> AIM OF THE EXERCISE
Give back the entries that follow exactly as written. Any picture gets left out.

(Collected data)
----------
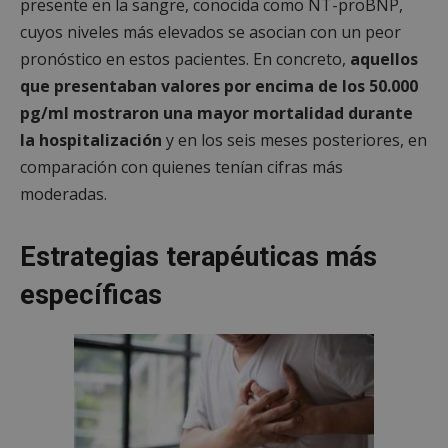
presente en la sangre, conocida como NT-proBNP,
cuyos niveles más elevados se asocian con un peor
pronóstico en estos pacientes. En concreto,
aquellos
que presentaban valores por encima de los 50.000
pg/ml mostraron una mayor mortalidad durante
la hospitalización
y en los seis meses posteriores, en
comparación con quienes tenían cifras más
moderadas.
Estrategias terapéuticas más
específicas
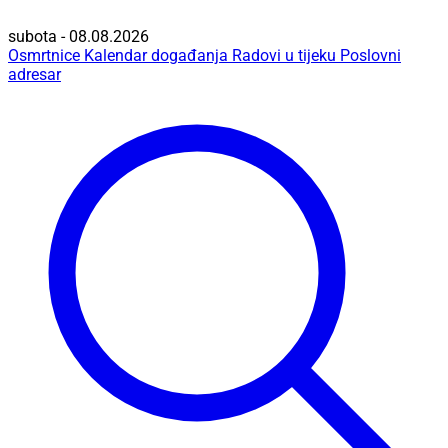
subota - 08.08.2026
Osmrtnice
Kalendar događanja
Radovi u tijeku
Poslovni
adresar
----------
> PROBLEM SOLUTION
presente en la sangre, conocida como NT-proBNP,
cuyos niveles más elevados se asocian con un peor
pronóstico en estos pacientes. En concreto,
aquellos
que presentaban valores por encima de los 50.000
pg/ml mostraron una mayor mortalidad durante
la hospitalización
y en los seis meses posteriores, en
comparación con quienes tenían cifras más
moderadas.
Estrategias terapéuticas más
específicas
subota - 08.08.2026
Osmrtnice
Kalendar događanja
Radovi u tijeku
Poslovni
adresar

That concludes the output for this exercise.